Showing posts with label character. Show all posts
Showing posts with label character. Show all posts

Thursday, February 20, 2014

It's Street Sweeper Day!

Yesterday was street sweeper day at my sister’s house. That basically means the city will make some revenue off this block from the poor schmucks who forgot to cram their cars into the driveway, three and four deep. The street sweeper comes by about 7:30 in the morning followed closely by the woman in the little white car with an overactive pen waiting to write a ticket. This street is very near a state university so there are several houses with hard working, low-income, college students living in the neighborhood.
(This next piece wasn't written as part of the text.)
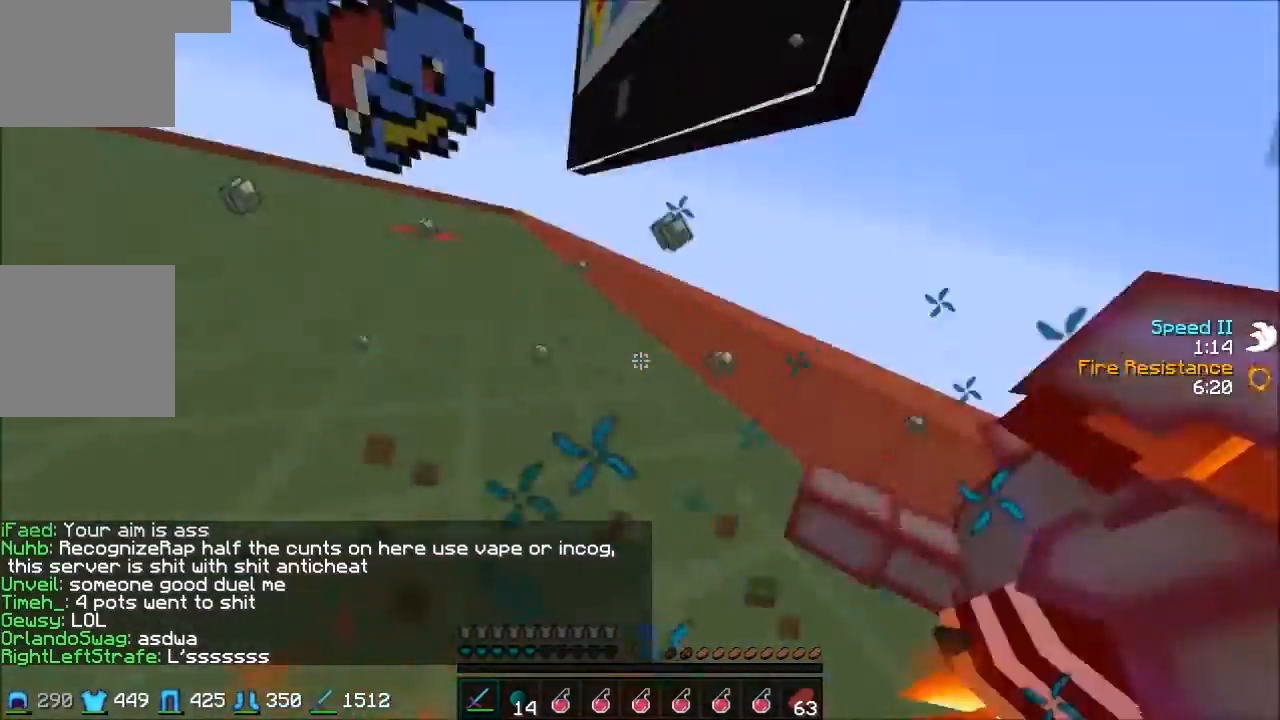
{"keys": ["d", "w"], "events": []}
Most can’t afford the parking tickets.

This is my sister’s pet peeve.  But before I go on, you have to know that she is like the street monitor making sure everyone keeps their yards looking nice, no sofas left on the street, no loud parties, or barking dogs, etc., She has lived in this neighborhood for forty years and loves it. She raised her kids here and knows most if not every neighbor by name, their children, and cats and dogs. The neighbors love her.
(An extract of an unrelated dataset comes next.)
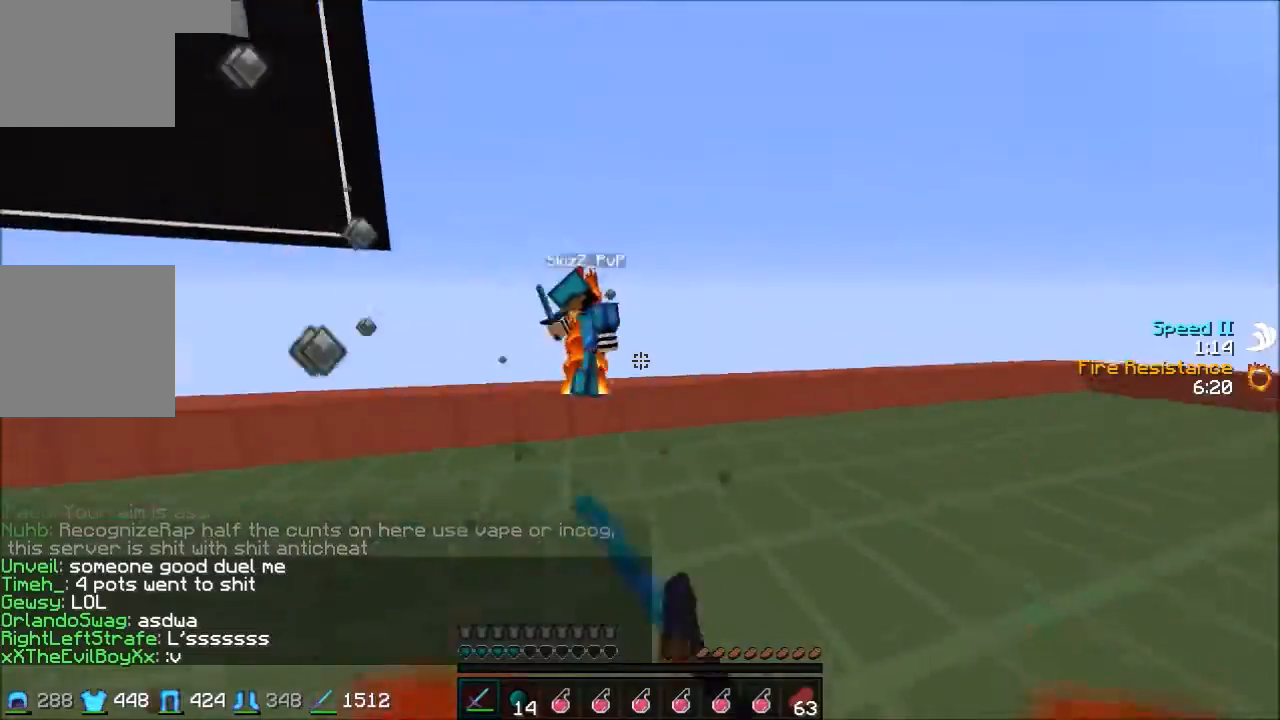
{"keys": ["d", "w"], "events": []}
But every second and fourth Wednesday the street sweeper comes. He drives way too fast, blows the leaves and trash, (that the neighbors have just swept into the street) back up on the sidewalks. Then, instead of cleaning his brushes, or emptying his load, or whatever street sweepers do to get rid of the extra debris, he keeps rolling along the street until it all falls off right back onto the street he just swept. Somehow, and I’m not sure it’s by accident, he manages to dump most of it right in front of my sister’s house.


My sister has taken it upon herself to make sure no more money goes into the city coffer from parking tickets on her street. So, every second and fourth Wednesday she gets up early, and at 7:25 drives around the block and knocks on doors where the cars are parked in the street. Most of the time it’s the houses with the students, but not always. Sometimes it’s the guy who had to work late who just forgot, or the family that had out-of-state company and didn’t realize what day it was.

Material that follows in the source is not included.